The calculations performed for air temperature t _W = 20 ^o C and surface temperature of a flat water heating radiator with a size of 0.75x0.60 m equal to t _s = 30 ^o C [see the methodology given in M.A. Mikheev, I. M. Mikheeva: Fundamentals of heat transfer, "Energy". M., 1973, p. 90], showed that when the surface area of the board of the hot ends of the thermoelements is 15 1.75 • 10 ^-3 m ² (the area of the face of the match box) the power of the thermoelectric generator 14 is sufficient (taking into account its efficiency) to ensure operation the counting device 13 at a time of energy storage in the drive 19 for a time of only 0.1 s. This indicates the possibility of regulating the charge current of the drive 19 in a wide range, which, in turn, makes it possible to use a wide range of units of the measured heat consumption. With the same temperature difference of 10 ^o C, but at air temperatures of 10 and 30 ^o C, the change in heat flow due to changes in the thermophysical properties of air does not exceed 1% relative to its value at an air temperature of 20 ^o C, which indicates a negligible dependence of the readings of the heat meter from temperature, but only from temperature differences, which ensures high accuracy of the heat meter.

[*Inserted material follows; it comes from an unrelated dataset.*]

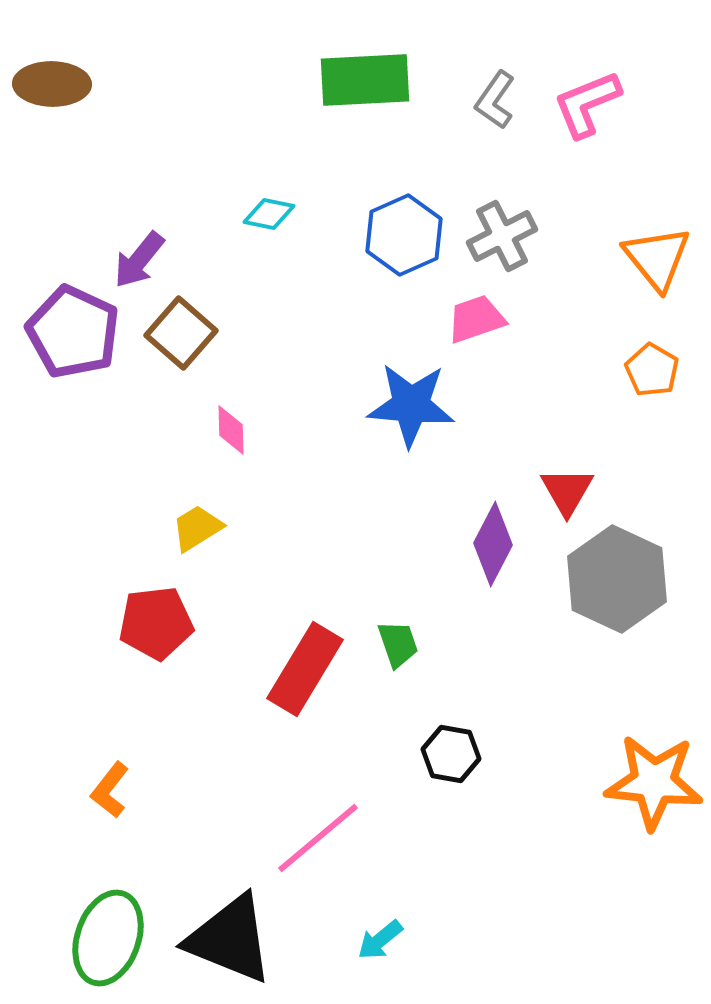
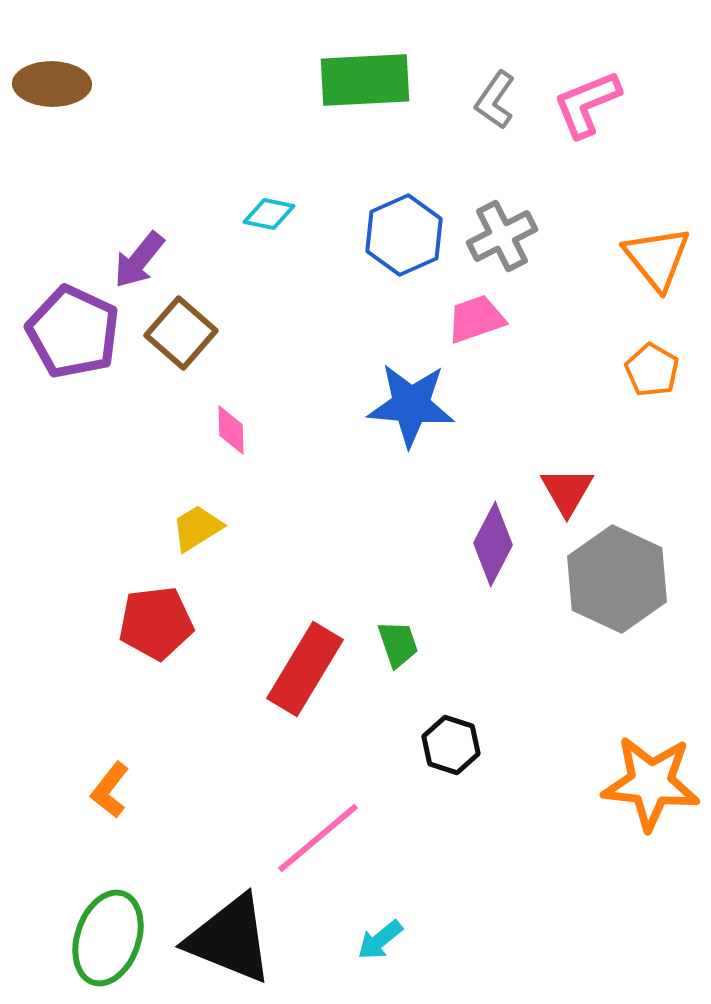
black hexagon: moved 9 px up; rotated 8 degrees clockwise
orange star: moved 3 px left, 1 px down
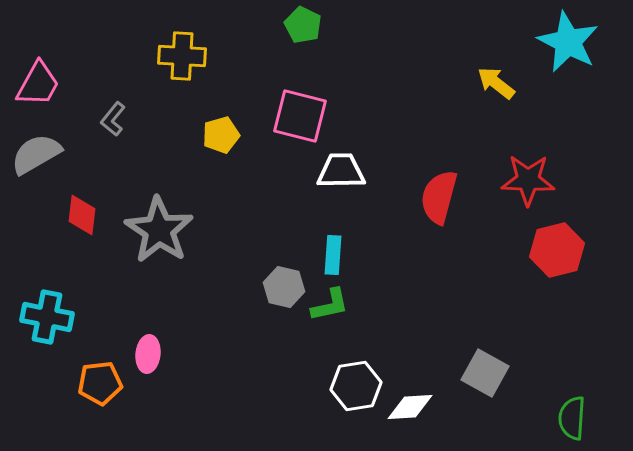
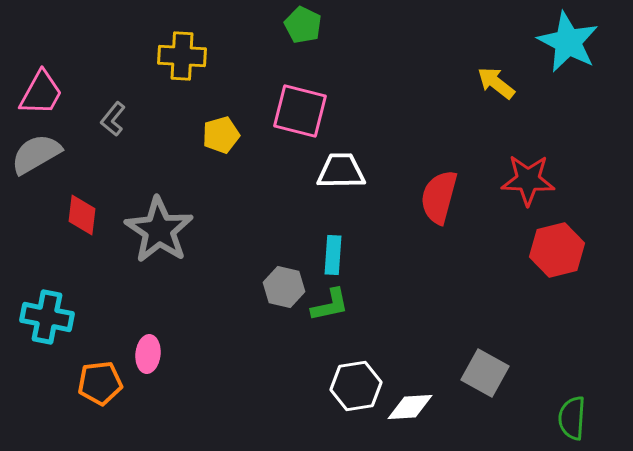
pink trapezoid: moved 3 px right, 9 px down
pink square: moved 5 px up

 Integration of heat consumption in the proposed heat meter is carried out twice: by a storage device and a counting device. This makes it possible to carry out measurements almost unlimitedly without "overfilling" the counting device.

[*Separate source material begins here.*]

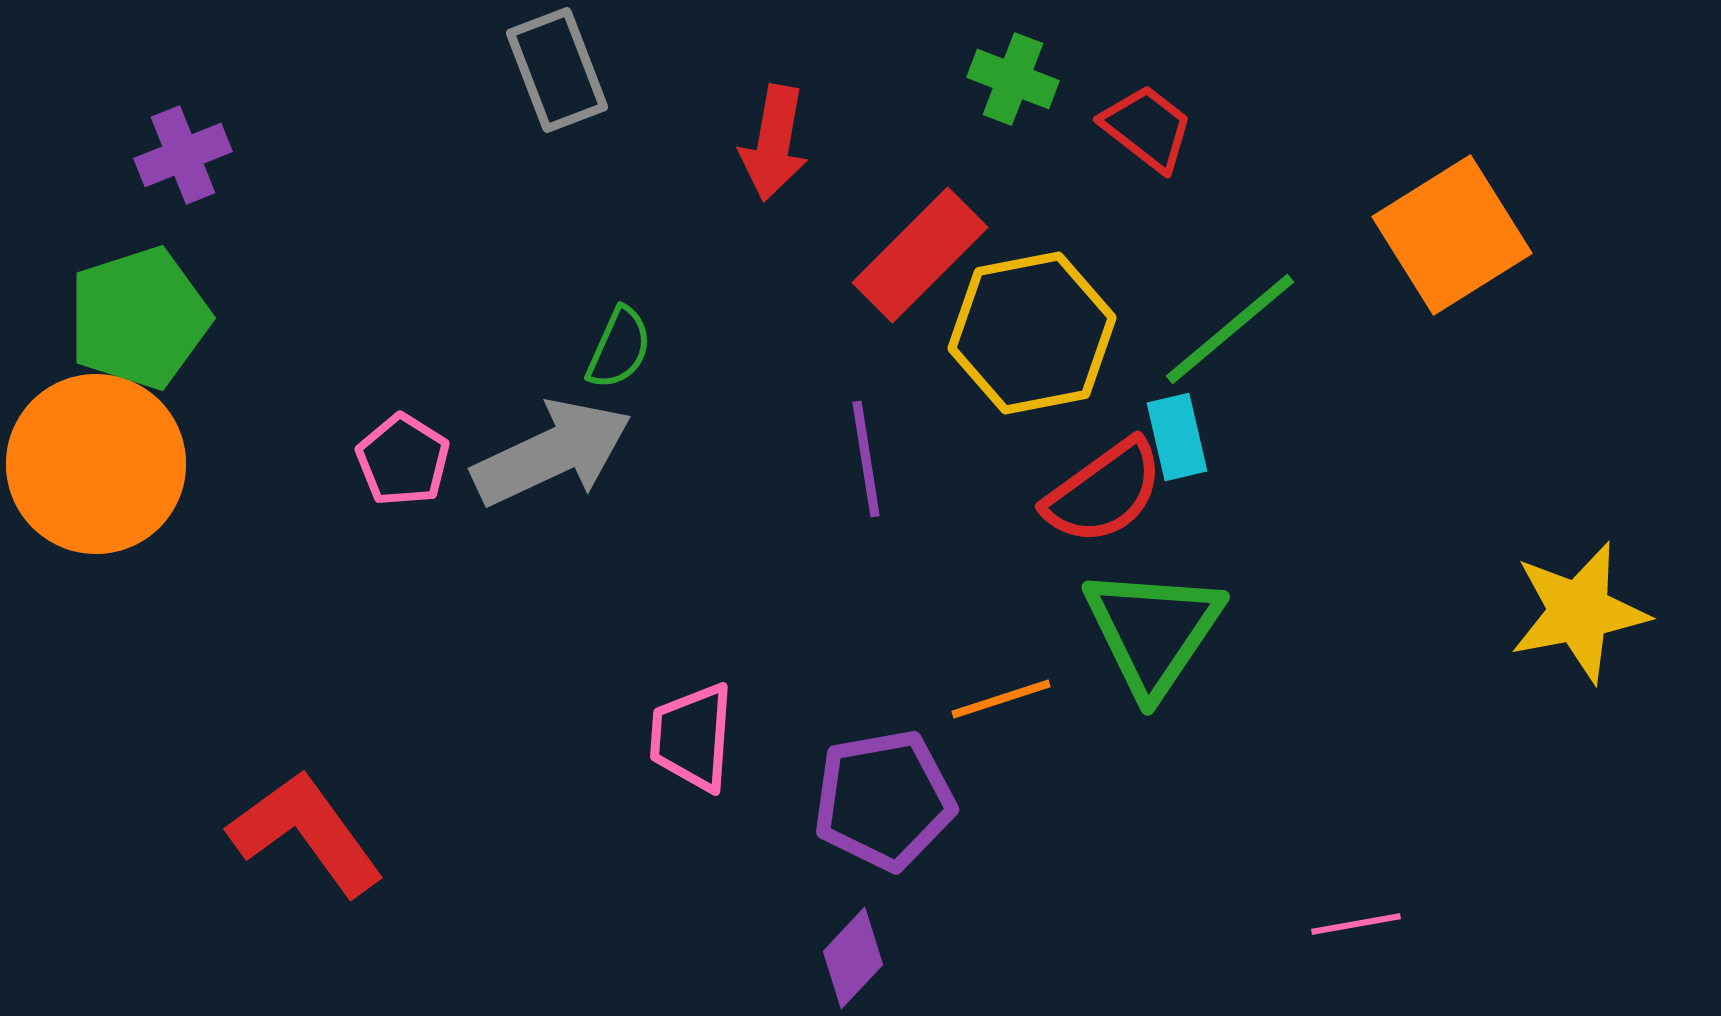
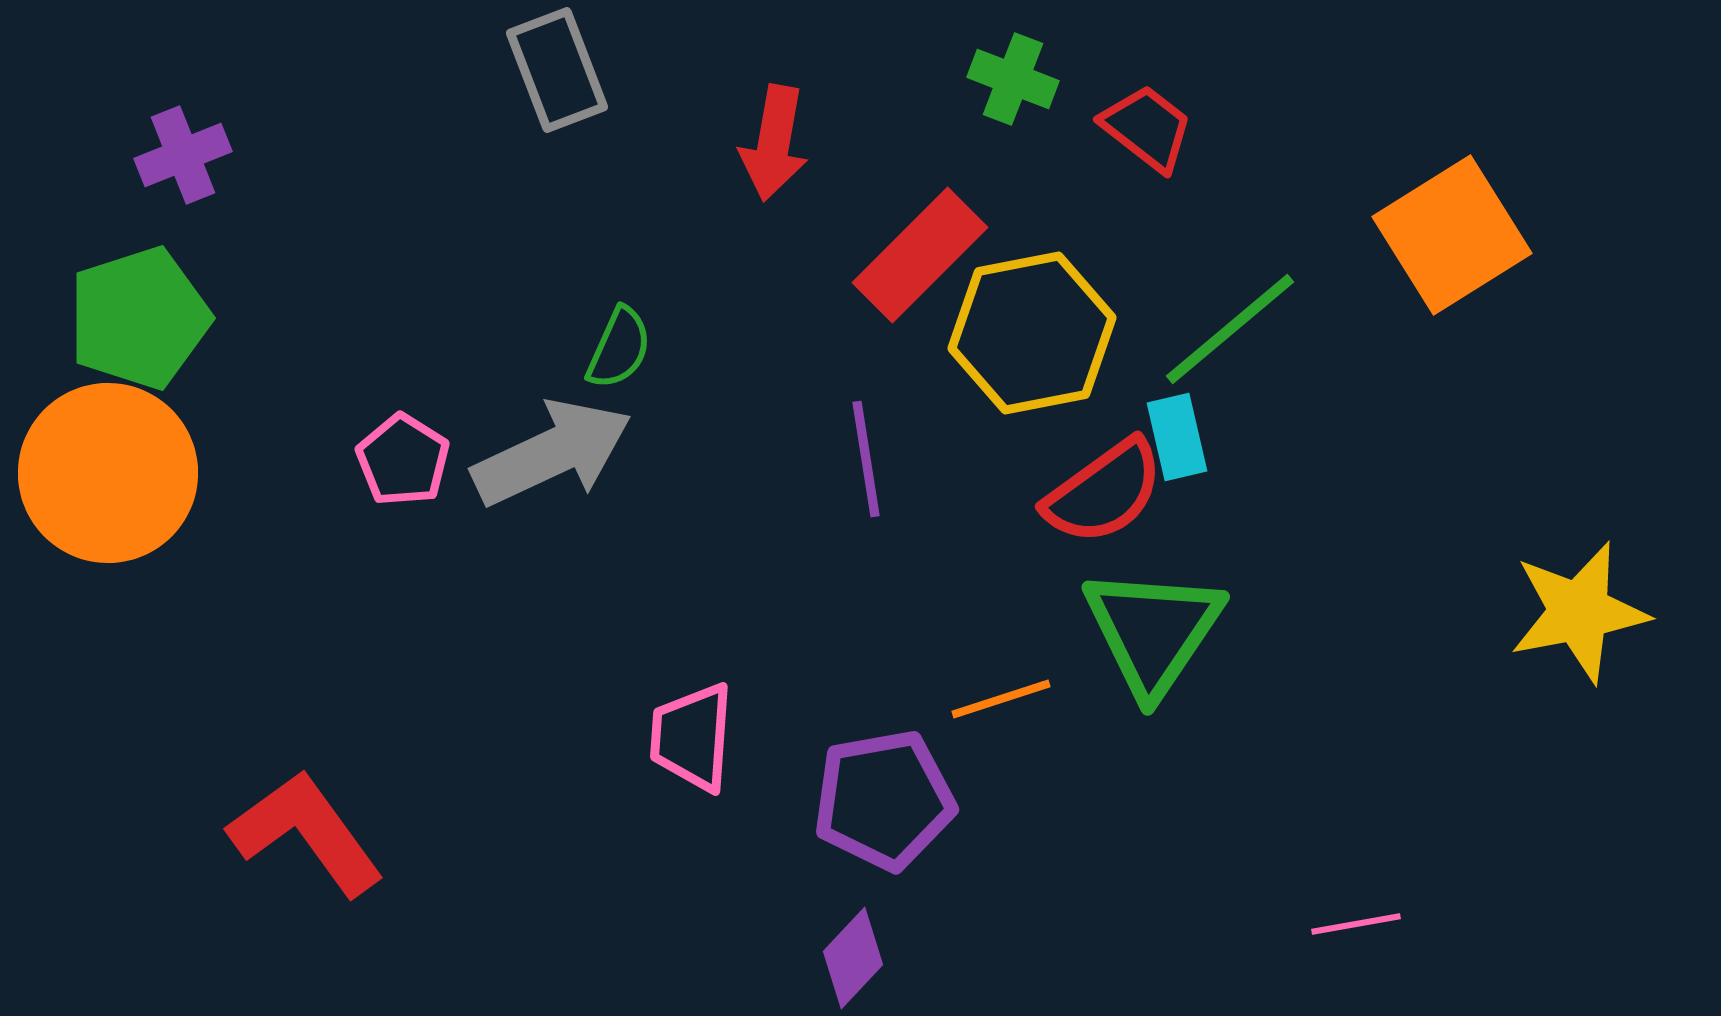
orange circle: moved 12 px right, 9 px down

 Thus, based on the analysis of the structure and functioning of the circuit of the proposed technical solution, we can conclude that the heat meter in which this solution is implemented has advantages that meet the set goal - it provides electrical safety, increases the reliability and accuracy of measurement results. Giving the heat meter the power independence property makes it possible to operate the heat meter in rooms, which for a number of reasons must be periodically de-energized.

 The proposal is implemented in the form of a valid layout, which confirmed its reliable operation during its testing.

Claims (1)

A heat meter containing a calculating device, a voltage source, a flow meter, the outputs of which are connected to the supply diagonal of the bridge circuit with resistance and forward flow resistance thermometers in adjacent arms, the output diagonal of which is connected to the key through an amplifier, and a null-organ connected to the key control input by an output , and the input through two resistors - with a supply diagonal of the bridge circuit, characterized in that the first block And, the communication unit and the thermoelectric generator connected in series a torus, corrective and thermocompensating devices, an electric energy storage device, mainly an ionistor, and a threshold device, while the communication unit contains series-connected block NOT, the second block AND and the OR block, the first input of the first block And connected to the output of the threshold device, the second input with the drive output, and the output with the second input of the second AND block, the input of the block is NOT connected to the voltage source, the second input of the OR block is connected to the output of the key, and the output of the OR block is connected to the input of the calculating device, hot ends ermoelementov, preferably semiconductor, the thermoelectric generator has a heat-conducting plate, in contact with
the surface of the heat source, and the cold ends are placed in a radiator placed in a case protected by a heat-permeable medium.